Think I had the face to spring that outfit on the folks at the boardin' house? Never in a year! Why, some of them Lizzie girls rangin' the block would have guyed me out of the borough. I just folds the thing inside out over my arm, like it was some one's overcoat I was takin' around to have a button shifted, and when I gets to the church I slides up into the gallery and makes a quick change. Mr. Robert looks me over and says no one would guess it was me.
"I'm hopin' they don't," says I.
But as soon as the carriages begun comin' and I gets busy callin' for the seat checks, I forgets how I looks and stops huntin' for some place to stow my hands. It was a cinch job. There was only a few lady butt-ins that had strayed over from the shoppin' district and smelled out a free show.
"We're intimate friends of the bride," says a pair of 'em; "but we've forgotten our tickets."
"That's good, but musty. Butt out, please," says I.
Chee! but I ain't used up so much politeness since I can remember! It was wearin' them clothes did it, I guess.
Well, I was gettin' to feel real gay, for most everyone that was due was inside, and I hadn't made any breaks to speak of, and it was near time for the Lady Mildred to be floatin' in, when I pipes off a tall, husky-lookin' gent, with a funny black lid and an umbrella tucked under one arm, gawpin' up at the sign on the church.

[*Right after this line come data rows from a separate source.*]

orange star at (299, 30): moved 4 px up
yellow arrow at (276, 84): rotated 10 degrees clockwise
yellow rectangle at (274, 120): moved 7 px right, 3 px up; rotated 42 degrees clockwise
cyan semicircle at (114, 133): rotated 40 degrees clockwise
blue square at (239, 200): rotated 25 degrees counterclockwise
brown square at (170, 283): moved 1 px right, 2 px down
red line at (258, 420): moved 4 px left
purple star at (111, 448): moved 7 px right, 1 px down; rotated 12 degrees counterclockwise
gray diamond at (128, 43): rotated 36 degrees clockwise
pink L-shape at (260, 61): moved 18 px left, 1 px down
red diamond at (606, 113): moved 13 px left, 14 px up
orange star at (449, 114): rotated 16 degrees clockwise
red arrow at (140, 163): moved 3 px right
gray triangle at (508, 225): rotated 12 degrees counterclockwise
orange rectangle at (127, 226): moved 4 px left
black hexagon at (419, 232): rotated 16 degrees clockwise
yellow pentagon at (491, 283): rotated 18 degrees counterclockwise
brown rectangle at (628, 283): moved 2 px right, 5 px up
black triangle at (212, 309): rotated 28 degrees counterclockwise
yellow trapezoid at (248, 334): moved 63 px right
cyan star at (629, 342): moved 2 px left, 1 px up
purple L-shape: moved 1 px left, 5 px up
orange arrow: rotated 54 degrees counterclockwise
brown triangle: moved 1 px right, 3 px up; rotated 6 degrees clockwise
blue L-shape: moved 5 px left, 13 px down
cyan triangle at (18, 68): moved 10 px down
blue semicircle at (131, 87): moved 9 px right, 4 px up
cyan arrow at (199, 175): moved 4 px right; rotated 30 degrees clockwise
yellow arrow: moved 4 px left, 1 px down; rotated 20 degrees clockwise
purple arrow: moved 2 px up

"Tourist from Punk Hollow lookin' for the Flatiron Buildin'," says I to myself; but the next minute he comes meanderin' up the steps, fishin' a card out of his pocket. You can bet I plants myself in the door and calls for credentials!
But, say, he had the goods. There was the ticket, all right, with the name wrote on it, and it didn't need but one squint at the pasteboard for me to break into a cold sweat. It wa'n't anybody else but Mr. William Morgan!
"Say," says I, as hoarse as a huckster, "are you Brother Bill?"